Recently, i found excellent use of Twill module of python. I have used twill before, just to check multiple login functionality of one of my plone site. That was to check load on my login script.

But, some days back, i used Twill to fetch multiple user detail from proxy site.

Here, i am just going to explain the little code, which i wrote. It might be helpful for others.

What i am doing here??

i am opening google.com and search the term "Twill"

Here, the first thing is, how to use twill module in python code?

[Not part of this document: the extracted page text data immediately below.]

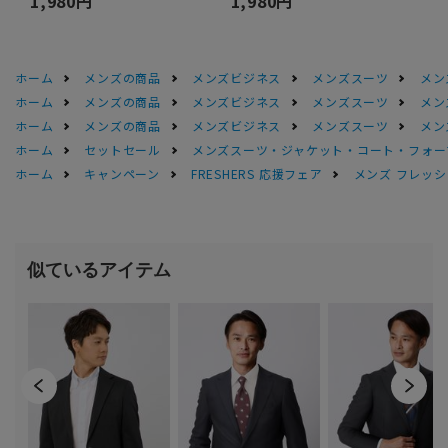
1,980円
1,980円
ホーム
メンズの商品
メンズビジネス
メンズスーツ
メン
ホーム
メンズの商品
メンズビジネス
メンズスーツ
メン
ホーム
メンズの商品
メンズビジネス
メンズスーツ
メン
ホーム
セットセール
メンズスーツ・ジャケット・コート・フォーマル
ホーム
キャンペーン
FRESHERS 応援フェア
メンズ フレッシ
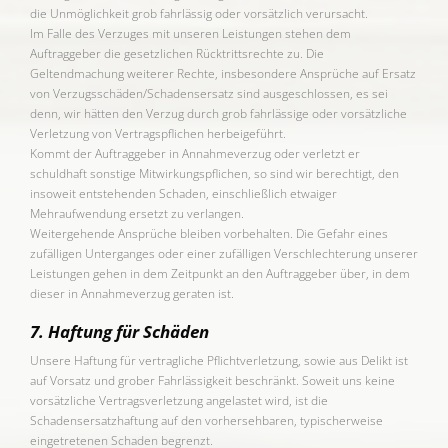
die Unmöglichkeit grob fahrlässig oder vorsätzlich verursacht.
Im Falle des Verzuges mit unseren Leistungen stehen dem
Auftraggeber die gesetzlichen Rücktrittsrechte zu. Die
Geltendmachung weiterer Rechte, insbesondere Ansprüche auf Ersatz
von Verzugsschäden/Schadensersatz sind ausgeschlossen, es sei
denn, wir hätten den Verzug durch grob fahrlässige oder vorsätzliche
Verletzung von Vertragspflichen herbeigeführt.
Kommt der Auftraggeber in Annahmeverzug oder verletzt er
schuldhaft sonstige Mitwirkungspflichen, so sind wir berechtigt, den
insoweit entstehenden Schaden, einschließlich etwaiger
Mehraufwendung ersetzt zu verlangen.
Weitergehende Ansprüche bleiben vorbehalten. Die Gefahr eines
zufälligen Unterganges oder einer zufälligen Verschlechterung unserer
Leistungen gehen in dem Zeitpunkt an den Auftraggeber über, in dem
dieser in Annahmeverzug geraten ist.
7. Haftung für Schäden
Unsere Haftung für vertragliche Pflichtverletzung, sowie aus Delikt ist
auf Vorsatz und grober Fahrlässigkeit beschränkt. Soweit uns keine
vorsätzliche Vertragsverletzung angelastet wird, ist die
Schadensersatzhaftung auf den vorhersehbaren, typischerweise
eingetretenen Schaden begrenzt.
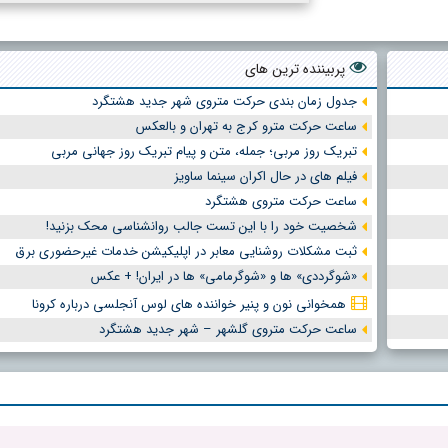
پربیننده ترین های
جدول زمان بندی حرکت متروی شهر جدید هشتگرد
ساعت حرکت مترو کرج به تهران و بالعکس
تبریک روز مربی؛ جمله، متن و پیام تبریک روز جهانی مربی
فیلم های در حال اکران سینما ساویز
ساعت حرکت متروی هشتگرد
شخصیت خود را با این تست جالب روانشناسی محک بزنید!
ثبت مشکلات روشنایی معابر در اپلیکیشن خدمات غیرحضوری برق
«شوگرددی» ها و «شوگرمامی» ها در ایران! + عکس
همخوانی نون و پنیر خواننده های لوس آنجلسی درباره کرونا
ساعت حرکت متروی گلشهر – شهر جدید هشتگرد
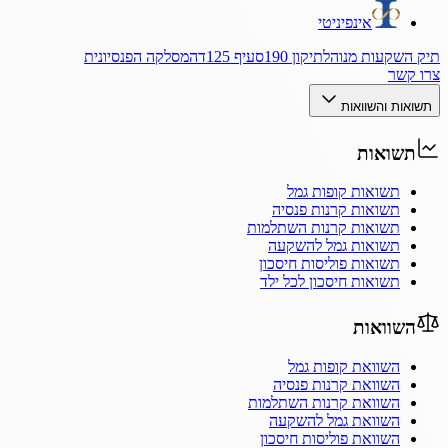
אינפיניטי
תיק השקעות מנוהל
תיקון 190
סעיף 125ד
המסלקה הפנסיונית
צרו קשר
תשואות והשוואות
תשואות
תשואות קופות גמל
תשואות קרנות פנסיה
תשואות קרנות השתלמות
תשואות גמל להשקעה
תשואות פוליסות חיסכון
תשואות חיסכון לכל ילד
השוואות
השוואת קופות גמל
השוואת קרנות פנסיה
השוואת קרנות השתלמות
השוואת גמל להשקעה
השוואת פוליסות חיסכון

download Twill from http://twill.idyll.org/

import twill

import twill.commands

t_com = twill.commands

## get the default browser

t_brw = t_com.get_browser()

## open the url

url = 'http://google.com'

t_brw.go(url)

## get all forms from that URL

all_forms = t_brw.get_all_forms() ## this returns list of form objects

## now, you have to choose only that form, which is having POST method

for each_frm in all_forms:

attr = each_frm.attrs ## all attributes of form

if each_frm.method == 'POST':

ctrl = each_frm.controls ## return all control objects within that form (all html tags as control inside form)

for ct in ctrl:

if ct.type == 'text': ## i did it as per my use, you can put your condition here

ct._value = "twill"

t_brw.clicked(each_frm,ct.attrs['name']) ## clicked takes two parameter, form object and button name to be clicked.

t_brw.submit()

## you might write the output (submitted page) to any file using content = t_brw.get_html()

## dont forget to reset the browser and putputs.

t_com.reset_browser

t_com.reset_output